_Source extract_
*-*-*
Directly to the rear of where the presiding officer would have watched the prisoners is a room that is home to the infamous Water Dungeon (水牢), a torture device that was constructed during the Japanese-era, but widely used later on as a means of extracting confessions out of political prisoners. A live-feed has been installed to allow visitors to view what it looks like within the dungeon, but you can’t actually go down, nor would you probably want to.

On that note, I’m going to move on to why this historic building has become home to a memorial hall for the political prisoners who had the misfortune of being brought to the building both during the Japanese era and the current era.

Taiwan New Cultural Movement Memorial Hall

(臺灣新文化運動紀念館)

Now that I’ve introduced the history and architectural design of the building itself, I think it’s important to first expand on the history of the “New Cultural Movement” (新文化運動) before I introduce the memorial hall that occupies the building today, so that readers have a better understanding as to why it’s a significant memorial for the people of Taiwan, and especially with regard to the neighborhood where it’s located.

Having written about the history of the Dadaocheng area several times already, I’m going to start simply by explaining briefly some of the important events that led up to the formation of the New Culture Movement: Originally the Bangka (艋舺) area, known today as “Wanhua District” (萬華區) was the first part of the capital that was opened up for international exchange and trading with a port that allowed boats to travel up the Keelung river and out to sea. The economic prosperity of the area however brought about issues between groups of immigrants that hailed from different regions of China’s Fujian Province (福建省).

Most importantly with regard to the Dadaocheng area, the immigrants who came to Taiwan from Tong-An County (同安縣), which is today a northern district of Xiamen city (廈門市) were the ones who had the most trouble as the more dominant groups weren’t willing to share their economic prosperity with them.

In 1853, hostilities broke out (頂下郊拚) between the four major groups of immigrants who occupied the port area, and ultimately finding themselves on the losing side of the conflict, the immigrants hailing from Tong-An county packed up and moved out of Bangka, resettling in nearby Dadaocheng.

Settlement in the Dadaocheng area (pronounced: Tōa-tiū-tiâ in Taiwanese Hokkien) starting a few years prior by another group of immigrants from Tong-An, who had migrated from Taiwan's northern port of Keelung to do business in the city, so those who found themselves fleeing Bangka were welcomed. It was a move that ultimately proved to be extremely beneficial for those displaced as they used their resources and knowledge to further develop Dadaocheng, which also had its own wharf.

Looking back, losing the feud was probably the best thing that could have happened given that the port in Bangka shortly after started having silting issues, making the it unusable for the boats that would have docked there, allowing Dadaocheng to transform itself into a commercially successful port of trade. By the time the Japanese took control of Taiwan in 1895, the Dadaocheng area was the most commercially successful area of the island with international exchange and trade fueling economic prosperity, and more importantly for today’s topic, attracting literati and scholars from all over Taiwan.

By the 1920s, intellectuals in Taiwan, influenced by social movements taking place elsewhere around the world, started forming groups advocating for an end to colonial rule and for national self-determination. Scholars such as Chiang Wei-shui (蔣渭水) and Lin Hsien-tang (林獻堂) founded groups like the Taiwan Cultural Association (台灣文化協會), and the Taiwanese People’s Party (臺灣民眾黨), one of which is the inspiration for the memorial hall today.
*-*-*
Source records:
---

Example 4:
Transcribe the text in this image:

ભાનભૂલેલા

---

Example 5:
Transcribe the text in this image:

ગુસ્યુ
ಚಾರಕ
*-*-*
_To-do list_
**a)** Render this sentence from the Dadaocheng history passage in Spanish: "By the 1920s, intellectuals in Taiwan, influenced by social movements taking place elsewhere around the world, started forming groups advocating for an end to colonial rule and for national self-determination."
**b)** Duplicate the part of the Dadaocheng history passage starting at "By the 1920s, intellectuals" and ending at "memorial hall today.".

_Expected outputs_
**a)** Hacia la década de 1920, los intelectuales de Taiwán, influidos por movimientos sociales que se desarrollaban en otras partes del mundo, comenzaron a formar grupos que abogaban por el fin del dominio colonial y por la autodeterminación nacional.

**b)**
By the 1920s, intellectuals in Taiwan, influenced by social movements taking place elsewhere around the world, started forming groups advocating for an end to colonial rule and for national self-determination. Scholars such as Chiang Wei-shui (蔣渭水) and Lin Hsien-tang (林獻堂) founded groups like the Taiwan Cultural Association (台灣文化協會), and the Taiwanese People’s Party (臺灣民眾黨), one of which is the inspiration for the memorial hall today.